Elle qui a été élevée dans le milieu catholique exerce beaucoup dans le domaine religieux : messes d’enterrements ou mariages. « C’est un domaine qui m’épanouit beaucoup, je pense que c’est aussi pour ça qu’aujourd’hui je suis interprète ».
Le travail a même exercé une influence inattendue sur sa vie personnelle. Un jour elle est contactée pour intervenir en tant qu’interprète pour la retraite spirituelle d’un couple. « C’était 2020, on sortait du confinement. J’ai eu le message d’une personne qui travaillait au diocèse de Paris me demandant si j’étais disponible pour traduire cette retraite sur une semaine ».
Maria hésite puis se lance. « Ce couple-là avait vraiment besoin que je traduise pour eux. J’ai dit oui, et ce que j’ai reçu en échange c’était bien plus de ce que j’avais donné en disant oui… C’était costaud bien sûr, étant seule. Mais c’était très épanouissant parce que pendant les temps d’enseignement, je traduisais et ça résonnait en moi – « mais ça c’est moi ». J’avais beau prendre de la distance, ça a tellement travaillé dans mon cœur que j’en ai vu les fruits aussi dans ma vie.
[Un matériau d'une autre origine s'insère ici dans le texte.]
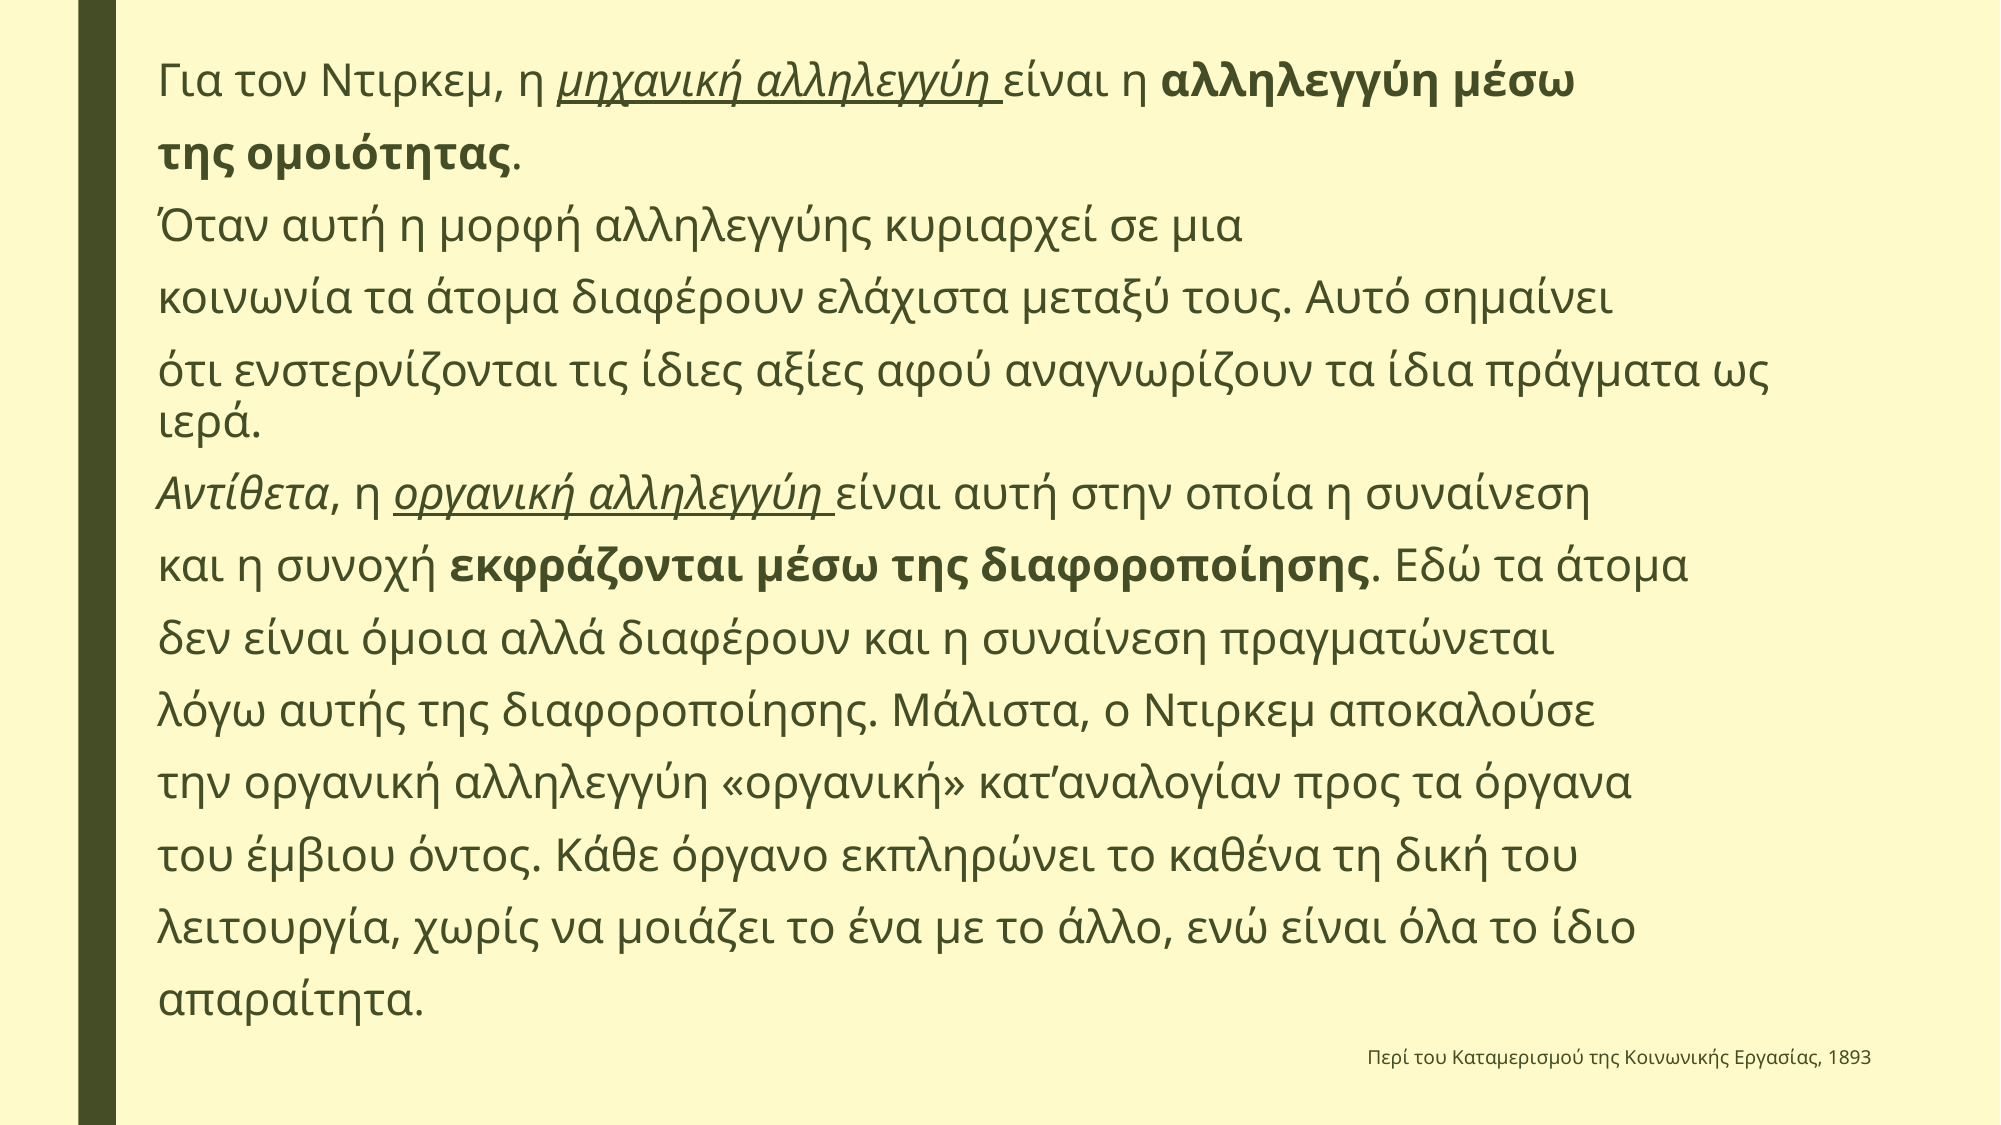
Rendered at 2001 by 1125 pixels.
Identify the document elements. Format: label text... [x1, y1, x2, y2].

list Για τον Ντιρκεμ, η μηχανική αλληλεγγύη είναι η αλληλεγγύη μέσω της ομοιότητας. Όταν αυτή η μορφή αλληλεγγύης κυριαρχεί σε μια κοινωνία τα άτομα διαφέρουν ελάχιστα μεταξύ τους. Αυτό σημαίνει ότι ενστερνίζονται τις ίδιες αξίες αφού αναγνωρίζουν τα ίδια πράγματα ως ιερά. Αντίθετα, η οργανική αλληλεγγύη είναι αυτή στην οποία η συναίνεση και η συνοχή εκφράζονται μέσω της διαφοροποίησης. Εδώ τα άτομα δεν είναι όμοια αλλά διαφέρουν και η συναίνεση πραγματώνεται λόγω αυτής της διαφοροποίησης. Μάλιστα, ο Ντιρκεμ αποκαλούσε την οργανική αλληλεγγύη «οργανική» κατ’αναλογίαν προς τα όργανα του έμβιου όντος. Κάθε όργανο εκπληρώνει το καθένα τη δική του λειτουργία, χωρίς να μοιάζει το ένα με το άλλο, ενώ είναι όλα το ίδιο απαραίτητα. Περί του Καταμερισμού της Κοινωνικής Εργασίας, 1893 [142, 48, 1887, 1077]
Depuis, je suis devenue amis avec ce couple, ils m’ont demandé de traduire leur mariage et je l’ai fait avec grand plaisir. Une belle amitié a vu le jour ».
Plus récemment, elle a aussi beaucoup apprécié une mission en langue des signes tactile pour un étudiant sourdaveugle, une très belle découverte.
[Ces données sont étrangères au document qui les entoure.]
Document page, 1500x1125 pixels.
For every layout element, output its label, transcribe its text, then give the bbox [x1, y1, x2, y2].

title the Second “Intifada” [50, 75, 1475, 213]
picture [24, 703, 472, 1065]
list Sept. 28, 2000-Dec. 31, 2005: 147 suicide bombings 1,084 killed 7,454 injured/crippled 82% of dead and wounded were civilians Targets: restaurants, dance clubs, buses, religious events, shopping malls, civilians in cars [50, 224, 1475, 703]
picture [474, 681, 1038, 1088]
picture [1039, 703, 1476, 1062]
En dehors de son travail, elle s’occupe, avec son mari, de ses enfants qui ont deux ans et demi et quinze mois. Quand elle le peut, elle adore prendre du temps pour elle et pour ce qu’elle aime, prendre un café avec une amie, se consacrer à ses nouveaux projets. Elle apprend la couture, le tricot et un jour se remettra à la guitare. Elle pratique le chant au sein d’une chorale à l’Église, avec la Mission catholique italienne.
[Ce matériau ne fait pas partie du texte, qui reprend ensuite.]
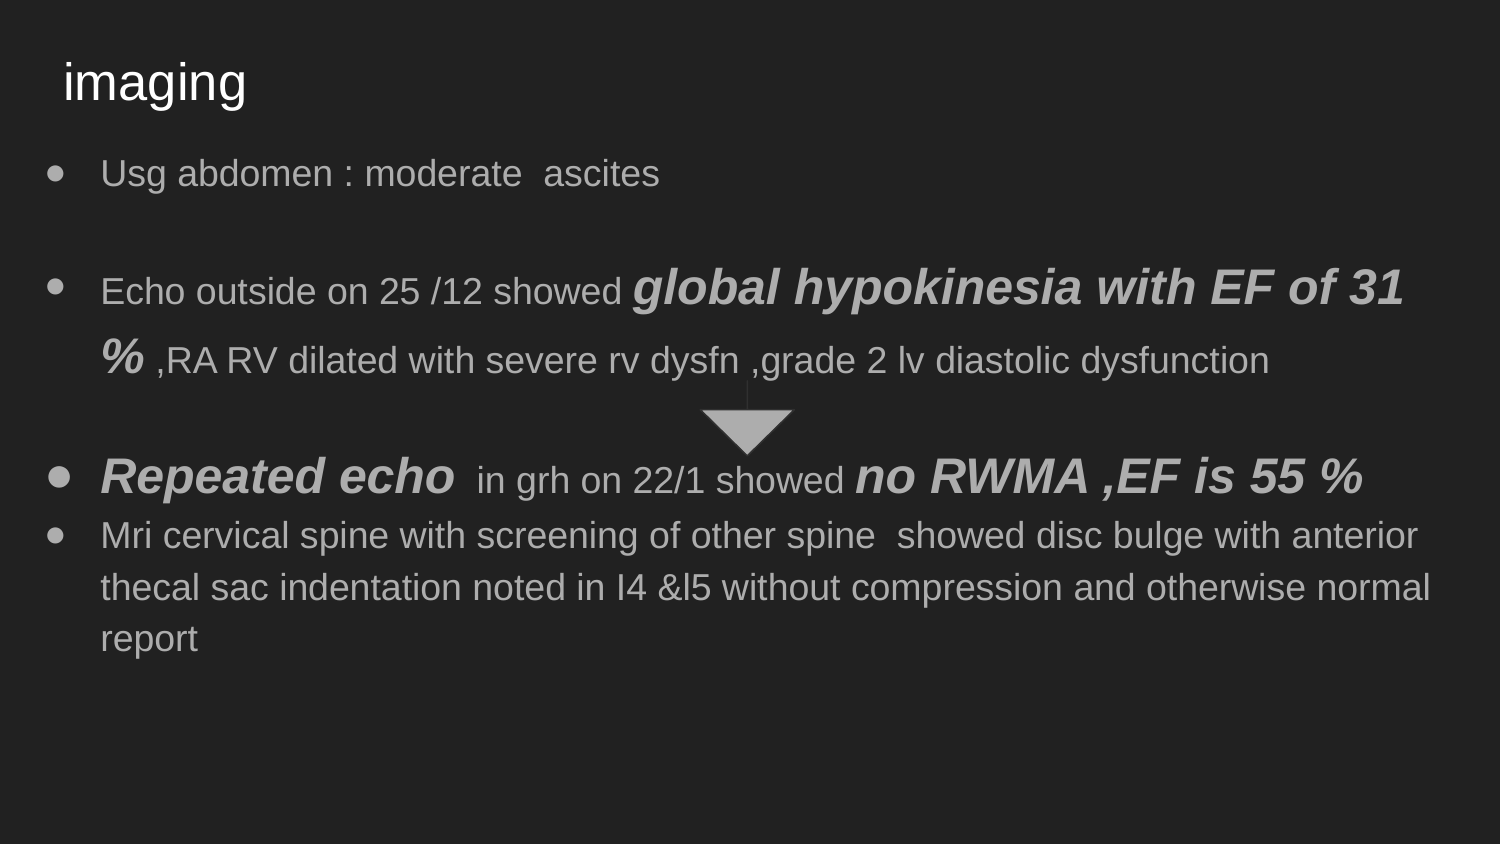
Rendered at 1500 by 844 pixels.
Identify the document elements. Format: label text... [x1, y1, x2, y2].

list Usg abdomen : moderate ascites Echo outside on 25 /12 showed global hypokinesia with EF of 31 % ,RA RV dilated with severe rv dysfn ,grade 2 lv diastolic dysfunction Repeated echo in grh on 22/1 showed no RWMA ,EF is 55 % Mri cervical spine with screening of other spine showed disc bulge with anterior thecal sac indentation noted in I4 &l5 without compression and otherwise normal report [10, 126, 1500, 844]
text_box [700, 380, 795, 456]
title imaging [48, 32, 1447, 126]
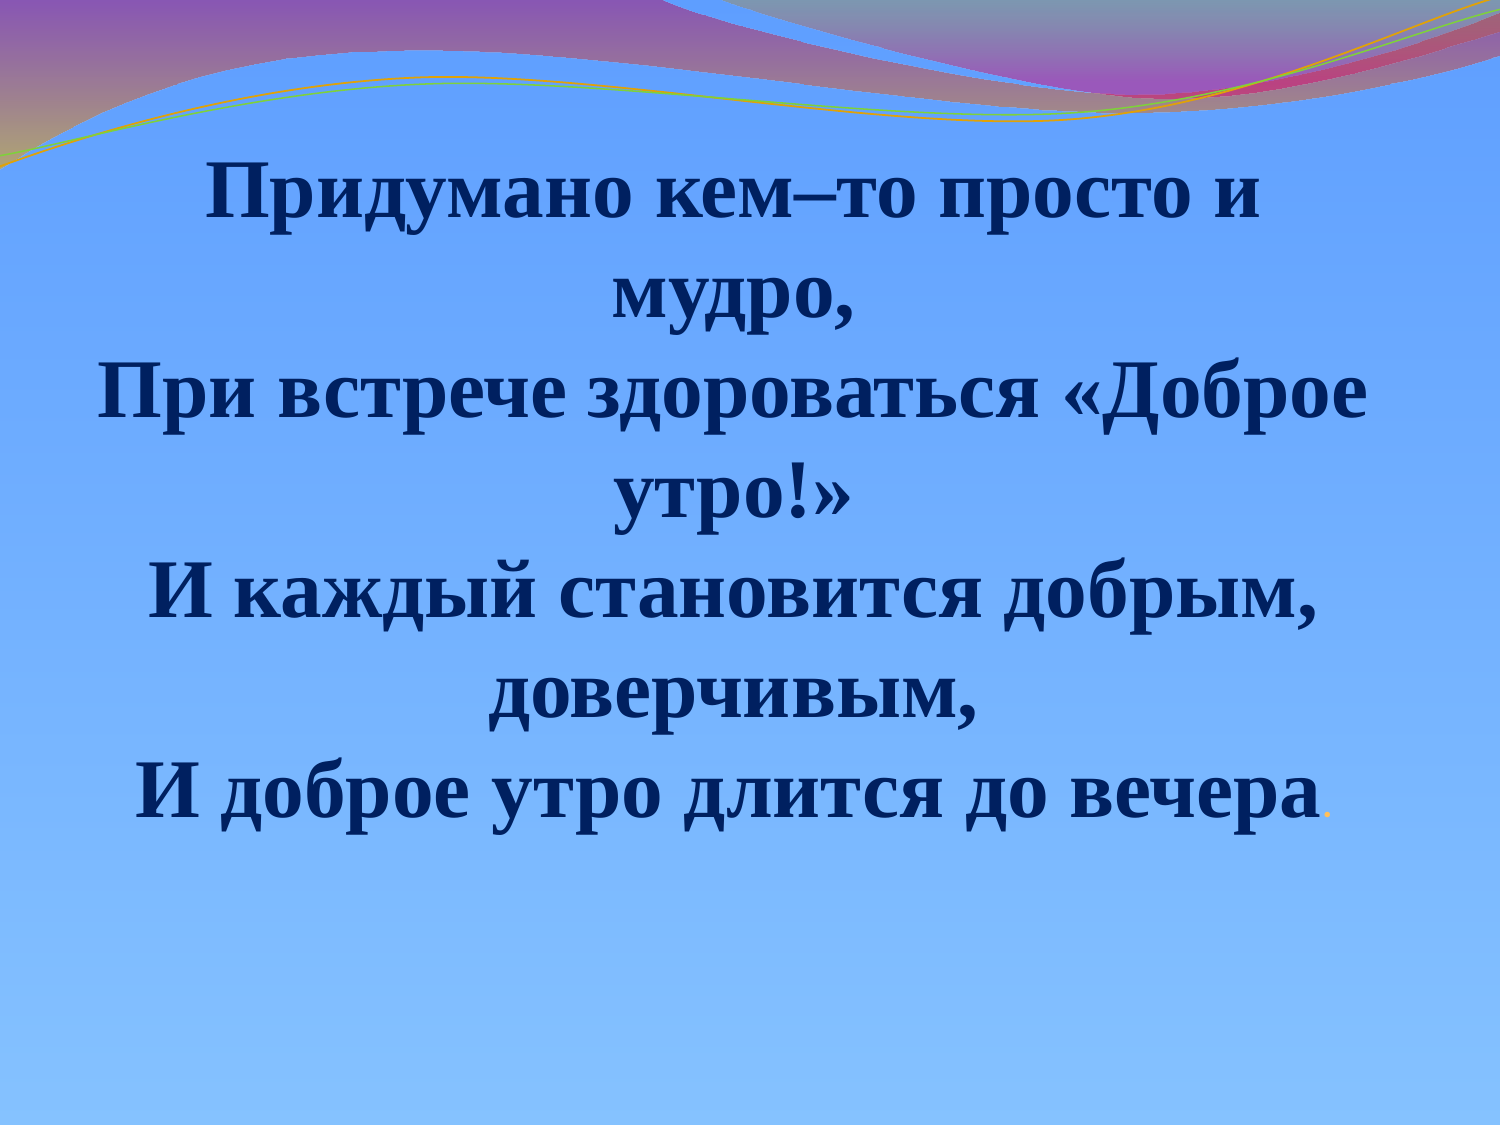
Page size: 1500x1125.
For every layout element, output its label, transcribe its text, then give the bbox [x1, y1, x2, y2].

text_box [29, 137, 1500, 242]
title Придумано кем–то просто и мудро, При встрече здороваться «Доброе утро!» И каждый становится добрым, доверчивым, И доброе утро длится до вечера. [87, 54, 1384, 137]
title Придумано кем–то просто и мудро, При встрече здороваться «Доброе утро!» И каждый становится добрым, доверчивым, И доброе утро длится до вечера. [87, 242, 1384, 880]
En réfléchissant à son parcours, Maria souligne l’importance du soutien de ses parents, de son frère et sa belle-sœur, de son mari, de ses amis et camarades de Master, des collègues, des professeurs qu’ont cru en elle et qui l’ont encouragée (« …ça va marcher ! »). Elle se rappelle quand ses amis lui ont offert une clé USB avec tous les classiques du cinéma français type Les Visiteurs, Le Diner de Con (film qui l’a beaucoup amusée !), etc. pour qu’elle comprenne les blagues et les références qui y sont souvent faites.
Elle ajoute que le scoutisme, qu’elle a pratiqué dans sa jeunesse, l’a aussi beaucoup aidée. « Le scoutisme m’a transmis la résilience. Je me suis déconstruite totalement pour me reconstruire. Ça ne m’a pas fait peur, justement. Me former comme interprète c’était un peu comme monter sa tente pour la nuit, puis la démonter le lendemain, sac au dos et être en route avec le sourire, tous les jours… Jusqu’à atteindre le sommet. Là, la vue vaut tout l’effort fait ».